Work task: Within the records below is a range that opens at the line with "15: (429, 150, 3.64)" and closes at the line with "36: (37, 39, 1.95)". Return that range word for word, both ends included, and only that range.

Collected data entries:
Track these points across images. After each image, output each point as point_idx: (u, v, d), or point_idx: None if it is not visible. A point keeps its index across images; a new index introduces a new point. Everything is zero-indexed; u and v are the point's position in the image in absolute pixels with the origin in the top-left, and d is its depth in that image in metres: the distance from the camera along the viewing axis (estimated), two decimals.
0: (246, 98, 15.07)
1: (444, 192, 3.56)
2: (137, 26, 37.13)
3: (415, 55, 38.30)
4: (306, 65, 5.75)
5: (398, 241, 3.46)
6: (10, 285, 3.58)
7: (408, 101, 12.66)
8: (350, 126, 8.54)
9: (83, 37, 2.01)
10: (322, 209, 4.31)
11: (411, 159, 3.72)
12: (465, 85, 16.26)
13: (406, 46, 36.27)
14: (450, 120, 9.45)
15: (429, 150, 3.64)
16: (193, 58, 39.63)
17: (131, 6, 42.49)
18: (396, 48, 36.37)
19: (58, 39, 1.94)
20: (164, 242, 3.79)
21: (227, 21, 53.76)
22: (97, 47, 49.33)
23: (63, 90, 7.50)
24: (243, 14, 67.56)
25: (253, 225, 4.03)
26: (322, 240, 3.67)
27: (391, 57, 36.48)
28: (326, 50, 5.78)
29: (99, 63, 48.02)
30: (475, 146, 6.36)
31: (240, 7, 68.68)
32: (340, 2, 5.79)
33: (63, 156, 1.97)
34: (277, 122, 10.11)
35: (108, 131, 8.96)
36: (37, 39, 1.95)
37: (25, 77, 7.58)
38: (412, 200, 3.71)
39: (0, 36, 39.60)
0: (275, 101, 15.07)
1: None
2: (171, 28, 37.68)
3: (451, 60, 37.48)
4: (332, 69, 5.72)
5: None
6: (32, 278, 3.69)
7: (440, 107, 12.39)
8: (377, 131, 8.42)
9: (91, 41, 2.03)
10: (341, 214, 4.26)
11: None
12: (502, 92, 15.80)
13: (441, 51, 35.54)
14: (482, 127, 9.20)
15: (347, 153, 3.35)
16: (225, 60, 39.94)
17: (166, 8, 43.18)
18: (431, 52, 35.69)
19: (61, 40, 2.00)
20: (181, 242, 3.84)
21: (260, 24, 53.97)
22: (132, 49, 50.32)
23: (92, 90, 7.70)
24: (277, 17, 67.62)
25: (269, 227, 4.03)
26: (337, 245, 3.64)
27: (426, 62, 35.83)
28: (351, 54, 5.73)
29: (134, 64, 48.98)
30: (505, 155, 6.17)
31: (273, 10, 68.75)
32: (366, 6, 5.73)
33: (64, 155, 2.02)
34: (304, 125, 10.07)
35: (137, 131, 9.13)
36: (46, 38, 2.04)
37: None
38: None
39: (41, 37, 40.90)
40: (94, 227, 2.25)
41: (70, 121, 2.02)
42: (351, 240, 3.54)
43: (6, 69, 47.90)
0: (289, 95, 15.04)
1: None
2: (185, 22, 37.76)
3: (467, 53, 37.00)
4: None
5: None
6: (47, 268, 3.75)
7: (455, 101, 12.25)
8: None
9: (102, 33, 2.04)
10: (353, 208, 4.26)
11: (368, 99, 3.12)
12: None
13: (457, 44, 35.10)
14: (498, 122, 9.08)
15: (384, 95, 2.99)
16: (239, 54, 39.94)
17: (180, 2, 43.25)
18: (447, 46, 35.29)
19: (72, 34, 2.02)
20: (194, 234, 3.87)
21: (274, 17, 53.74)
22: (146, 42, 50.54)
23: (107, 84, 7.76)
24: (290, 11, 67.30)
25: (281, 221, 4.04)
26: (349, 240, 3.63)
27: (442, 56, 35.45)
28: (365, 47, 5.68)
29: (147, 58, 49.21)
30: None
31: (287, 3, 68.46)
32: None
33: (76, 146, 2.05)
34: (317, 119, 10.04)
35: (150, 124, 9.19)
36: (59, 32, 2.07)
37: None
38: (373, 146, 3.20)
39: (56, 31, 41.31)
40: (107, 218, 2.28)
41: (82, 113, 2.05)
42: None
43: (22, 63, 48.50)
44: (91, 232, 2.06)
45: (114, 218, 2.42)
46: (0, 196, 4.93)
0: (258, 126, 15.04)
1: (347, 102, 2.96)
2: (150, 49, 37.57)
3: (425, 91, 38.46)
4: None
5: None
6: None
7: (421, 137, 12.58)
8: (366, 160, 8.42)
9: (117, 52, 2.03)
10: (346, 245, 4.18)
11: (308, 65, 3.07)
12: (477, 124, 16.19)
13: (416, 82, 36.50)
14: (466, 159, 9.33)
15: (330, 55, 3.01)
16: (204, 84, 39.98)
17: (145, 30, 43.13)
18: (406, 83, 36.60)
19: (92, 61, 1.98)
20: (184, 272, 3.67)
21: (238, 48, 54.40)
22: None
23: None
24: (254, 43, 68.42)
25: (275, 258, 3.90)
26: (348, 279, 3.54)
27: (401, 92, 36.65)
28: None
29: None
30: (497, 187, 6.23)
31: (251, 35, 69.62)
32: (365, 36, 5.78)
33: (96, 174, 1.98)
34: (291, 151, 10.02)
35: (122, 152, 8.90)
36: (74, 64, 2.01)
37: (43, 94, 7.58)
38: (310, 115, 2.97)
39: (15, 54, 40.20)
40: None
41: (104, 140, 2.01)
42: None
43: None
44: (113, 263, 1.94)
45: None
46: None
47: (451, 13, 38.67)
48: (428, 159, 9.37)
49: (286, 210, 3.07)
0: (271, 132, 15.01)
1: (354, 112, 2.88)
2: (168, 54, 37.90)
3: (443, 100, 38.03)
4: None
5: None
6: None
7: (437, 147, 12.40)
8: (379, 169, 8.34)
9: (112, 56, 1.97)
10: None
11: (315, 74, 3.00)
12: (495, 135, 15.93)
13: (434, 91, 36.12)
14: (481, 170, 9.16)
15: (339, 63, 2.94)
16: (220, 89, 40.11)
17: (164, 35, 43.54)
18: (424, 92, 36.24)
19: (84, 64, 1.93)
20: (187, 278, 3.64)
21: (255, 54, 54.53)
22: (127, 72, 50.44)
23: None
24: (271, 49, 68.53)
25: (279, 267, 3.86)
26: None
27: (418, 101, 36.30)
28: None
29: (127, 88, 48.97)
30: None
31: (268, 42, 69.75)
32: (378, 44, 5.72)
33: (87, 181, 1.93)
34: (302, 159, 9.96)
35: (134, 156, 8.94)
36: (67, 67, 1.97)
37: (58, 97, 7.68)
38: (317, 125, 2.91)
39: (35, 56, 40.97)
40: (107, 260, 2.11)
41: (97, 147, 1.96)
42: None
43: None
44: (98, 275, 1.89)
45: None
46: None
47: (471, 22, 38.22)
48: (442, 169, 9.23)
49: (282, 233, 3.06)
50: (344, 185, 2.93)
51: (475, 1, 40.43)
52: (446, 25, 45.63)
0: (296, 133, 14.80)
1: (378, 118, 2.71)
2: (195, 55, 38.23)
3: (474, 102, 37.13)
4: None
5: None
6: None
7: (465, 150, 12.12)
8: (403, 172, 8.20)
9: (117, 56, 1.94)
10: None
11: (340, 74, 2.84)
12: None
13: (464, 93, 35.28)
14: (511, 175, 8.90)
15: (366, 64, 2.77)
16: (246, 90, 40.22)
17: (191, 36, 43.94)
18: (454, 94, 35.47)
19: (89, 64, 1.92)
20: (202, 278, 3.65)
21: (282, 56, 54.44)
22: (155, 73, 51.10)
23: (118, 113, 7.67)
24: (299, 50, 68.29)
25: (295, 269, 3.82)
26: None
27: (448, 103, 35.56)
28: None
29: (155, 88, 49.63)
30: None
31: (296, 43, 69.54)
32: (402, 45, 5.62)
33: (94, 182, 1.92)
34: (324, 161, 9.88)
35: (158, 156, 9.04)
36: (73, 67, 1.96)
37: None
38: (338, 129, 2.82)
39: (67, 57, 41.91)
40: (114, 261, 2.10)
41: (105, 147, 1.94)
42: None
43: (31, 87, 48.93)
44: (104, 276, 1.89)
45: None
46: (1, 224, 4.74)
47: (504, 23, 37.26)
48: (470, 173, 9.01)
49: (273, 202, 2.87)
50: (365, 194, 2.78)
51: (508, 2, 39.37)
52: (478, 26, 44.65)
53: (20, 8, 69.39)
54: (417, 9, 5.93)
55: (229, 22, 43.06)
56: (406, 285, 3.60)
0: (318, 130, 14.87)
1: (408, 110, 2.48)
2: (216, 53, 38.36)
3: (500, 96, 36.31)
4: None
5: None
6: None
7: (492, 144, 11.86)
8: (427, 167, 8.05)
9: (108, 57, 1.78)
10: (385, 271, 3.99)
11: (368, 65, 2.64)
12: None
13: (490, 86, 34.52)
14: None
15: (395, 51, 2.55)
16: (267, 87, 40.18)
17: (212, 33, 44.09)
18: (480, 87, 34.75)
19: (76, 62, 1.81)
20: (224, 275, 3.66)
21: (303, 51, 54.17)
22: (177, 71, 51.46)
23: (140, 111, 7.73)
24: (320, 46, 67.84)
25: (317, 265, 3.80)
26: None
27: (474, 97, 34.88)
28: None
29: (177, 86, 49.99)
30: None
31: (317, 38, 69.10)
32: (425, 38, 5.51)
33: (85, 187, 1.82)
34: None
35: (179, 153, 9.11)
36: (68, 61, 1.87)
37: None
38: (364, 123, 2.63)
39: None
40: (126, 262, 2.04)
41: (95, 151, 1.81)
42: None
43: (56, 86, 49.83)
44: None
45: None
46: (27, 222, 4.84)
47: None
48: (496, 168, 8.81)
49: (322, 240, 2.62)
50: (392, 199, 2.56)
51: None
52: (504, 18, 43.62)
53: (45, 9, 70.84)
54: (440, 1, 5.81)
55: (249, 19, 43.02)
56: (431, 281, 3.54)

Response area:
15: (429, 150, 3.64)
16: (193, 58, 39.63)
17: (131, 6, 42.49)
18: (396, 48, 36.37)
19: (58, 39, 1.94)
20: (164, 242, 3.79)
21: (227, 21, 53.76)
22: (97, 47, 49.33)
23: (63, 90, 7.50)
24: (243, 14, 67.56)
25: (253, 225, 4.03)
26: (322, 240, 3.67)
27: (391, 57, 36.48)
28: (326, 50, 5.78)
29: (99, 63, 48.02)
30: (475, 146, 6.36)
31: (240, 7, 68.68)
32: (340, 2, 5.79)
33: (63, 156, 1.97)
34: (277, 122, 10.11)
35: (108, 131, 8.96)
36: (37, 39, 1.95)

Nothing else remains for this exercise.